Novelas como Castigo divino constituyen una reflexión sobre los caminos que toma la representación literaria en un momento en que las hazañas vanguardistas del boom ya no serian posibles porque se ha perdido el trasfondo mesiánico que alguna vez alimentó la actitud ante lo literario y su función entre las élites latinoamericanas. No se equivoca Ronald Daus (1984: 320) al afirmar que la «nueva (intelectual) literatura de consumo latinoamericana» asume su «latinoamericanidad» naturalmente, sin mesianismos, abierta al mundo transnacional que le ha tocado vivir. Los textos de Sergio Ramírez Castigo divino en particular, testifican la transformación de un escritor que unió las figuras del intelectual y del hombre de acción, del político y del hombre de letras, y que, al mismo tiempo, ha visto la caída de las grandes utopías que marcaron el ánimo de tantos intelectuales del continente. Aunque el escritor o la escritora quisieran erigirse en voceros de una identidad colectiva, o ser, en palabras de Miguel Ángel Asturias, el «Gran Lengua de su tribu (Ruffínelli 1992: 204), la realidad de un mundo desencantado de sus propias ambiciones pone frenos a ese deseo. La América mítica y por descubrir de Rulfo, García Márquez, Asturias y Carpentier, dejó paso a la América urbana o provinciana y, en cualquier caso, cotidiana, con más pesadez que magia. Las experimentaciones con el lenguaje y la estructura que tanta polémica y discusión despertaron durante los años cincuenta, sesenta y setenta, son sustituidas por estrategias narrativas que, como dice Ruffinelli (1992: 204), buscan la complicidad con el lector a través de la pertenencia a una misma comunidad cultural. El escritor no es ya el profeta que denuncia los horrores de la modernidad, no es el «Gran Lengua», memoria de la tribu y descubridor de lo todavía no nombrado, ni la voz autorizada en la que se busca consejo y dirección. Ahora el público lector se debate entre diversas maneras de obtener conocimiento, entretenimiento e información, y hasta los mismos académicos denuncian las pretensiones hegemónicas de una «cultura literaria» que se ha impuesto por sobre otras manifestaciones6.

[Entradas tomadas de una colección]
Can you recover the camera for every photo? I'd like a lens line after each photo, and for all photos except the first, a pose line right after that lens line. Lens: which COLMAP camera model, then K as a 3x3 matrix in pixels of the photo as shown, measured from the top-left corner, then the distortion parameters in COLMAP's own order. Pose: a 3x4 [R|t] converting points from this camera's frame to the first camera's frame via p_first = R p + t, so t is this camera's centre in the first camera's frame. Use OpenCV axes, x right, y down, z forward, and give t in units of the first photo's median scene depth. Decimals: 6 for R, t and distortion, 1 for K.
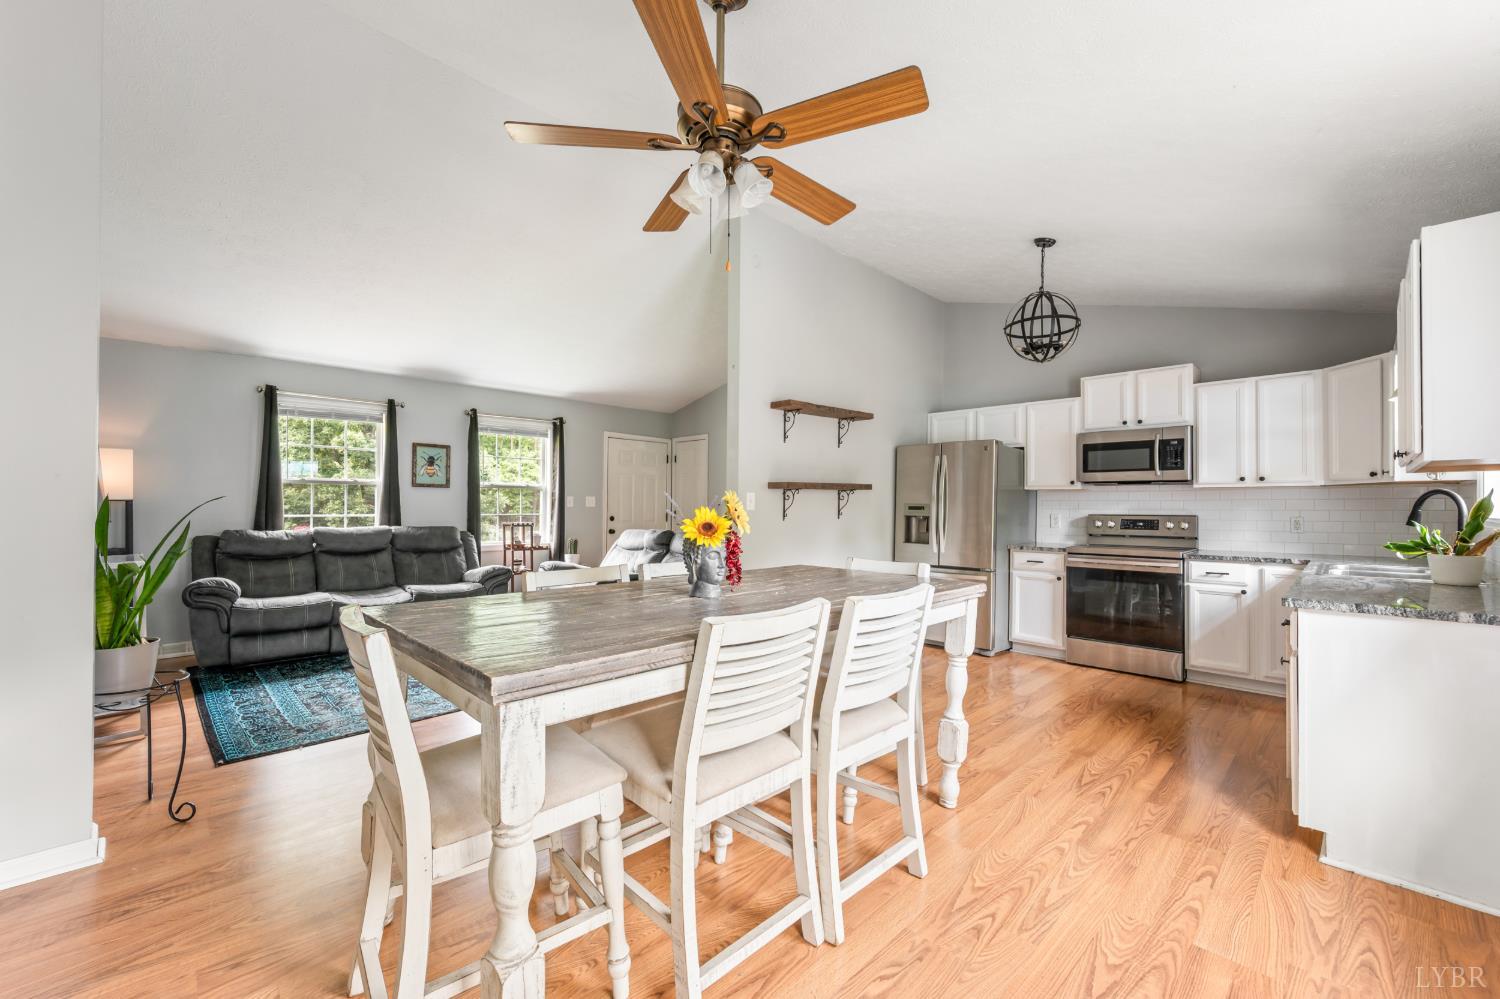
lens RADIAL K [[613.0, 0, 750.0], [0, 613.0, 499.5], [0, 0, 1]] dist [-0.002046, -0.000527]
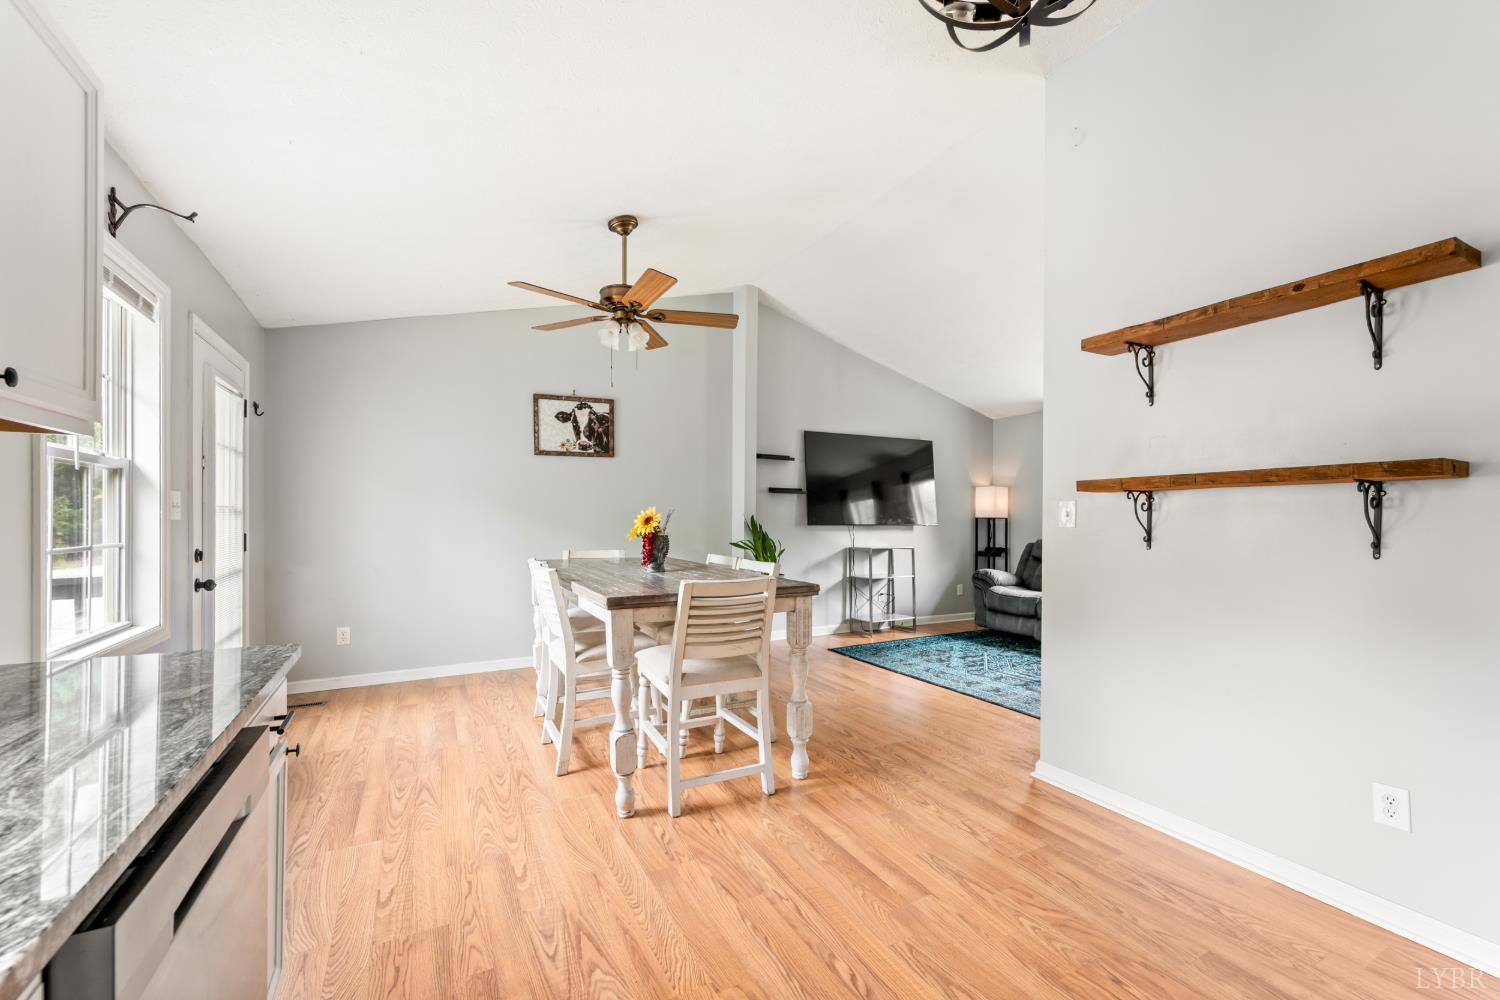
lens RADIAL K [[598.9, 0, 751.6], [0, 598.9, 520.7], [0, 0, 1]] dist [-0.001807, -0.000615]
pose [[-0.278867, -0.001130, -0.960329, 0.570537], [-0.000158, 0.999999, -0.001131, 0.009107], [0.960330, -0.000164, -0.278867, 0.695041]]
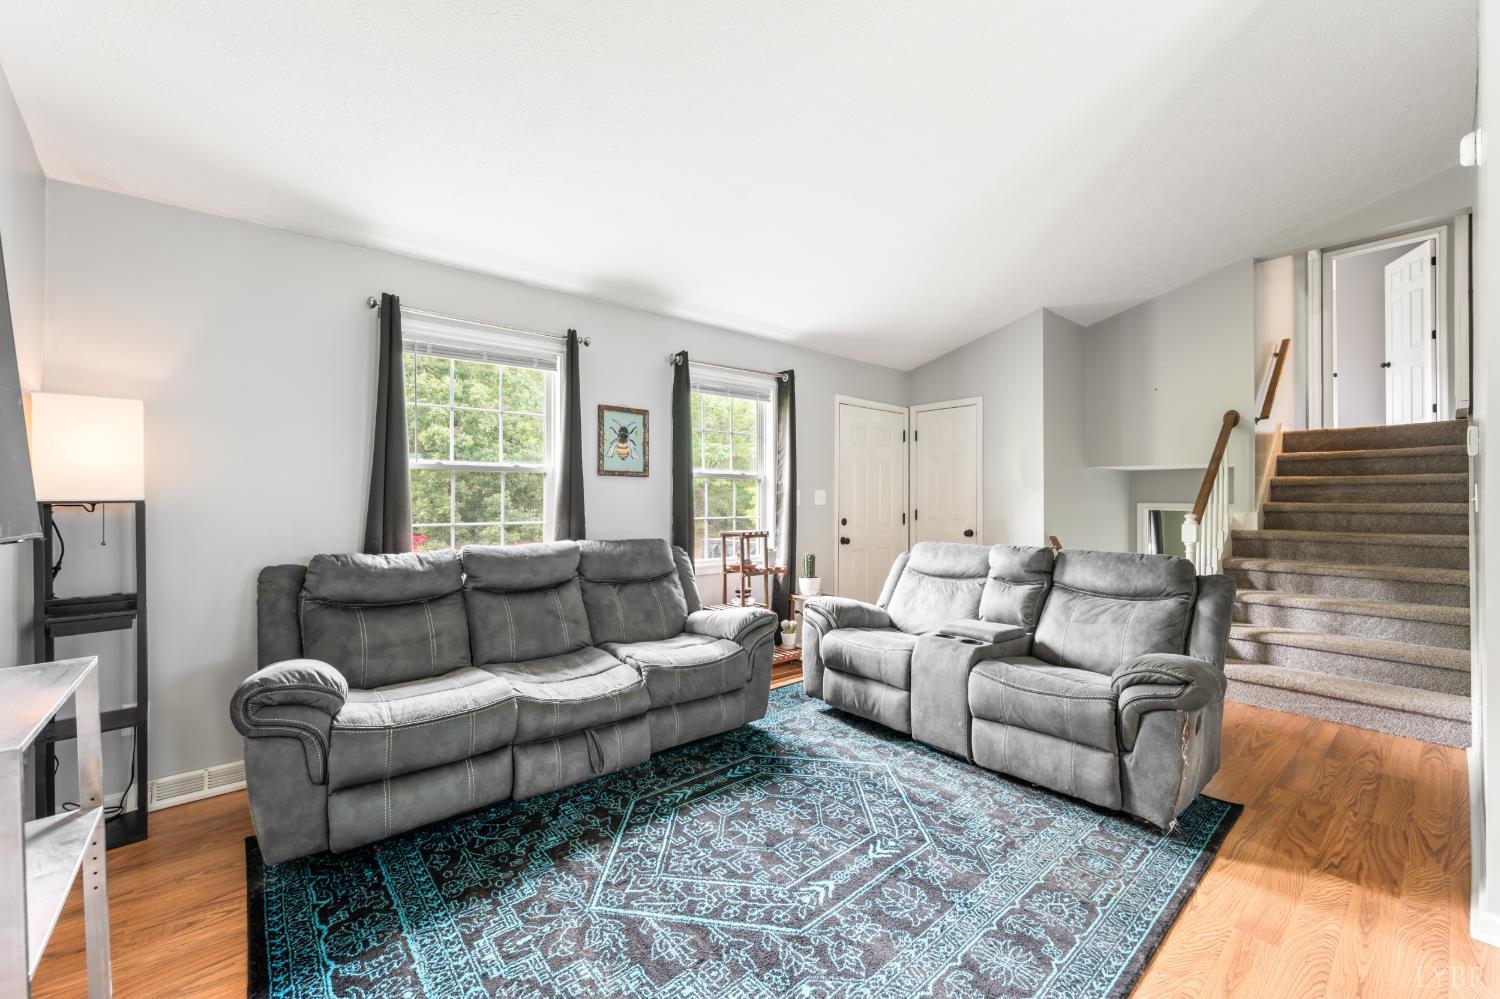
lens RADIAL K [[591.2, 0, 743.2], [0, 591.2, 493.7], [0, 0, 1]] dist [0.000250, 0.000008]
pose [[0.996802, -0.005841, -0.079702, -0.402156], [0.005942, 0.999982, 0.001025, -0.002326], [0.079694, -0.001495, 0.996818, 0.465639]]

Tareas:
1) Indica si cada afirmación concuerda con el fragmento sobre Castigo divino. Responde sí o no y cita las palabras del fragmento que lo deciden. (a) Según Ronald Daus, la nueva literatura de consumo latinoamericana asume su latinoamericanidad con mesianismos. (b) La América mítica dejó paso a una América cotidiana. (c) Las experimentaciones con el lenguaje y la estructura fueron sustituidas por estrategias que buscan la complicidad con el lector.
2) Según el fragmento sobre Castigo divino, ¿qué figuras unió Sergio Ramírez?

Resultados por tarea:
1)
(a) No: "asume su «latinoamericanidad» naturalmente, sin mesianismos".
(b) Sí: "dejó paso a la América urbana o provinciana y, en cualquier caso, cotidiana, con más pesadez que magia".
(c) Sí: "son sustituidas por estrategias narrativas que, como dice Ruffinelli (1992: 204), buscan la complicidad con el lector".

2) Las figuras del intelectual y del hombre de acción, del político y del hombre de letras.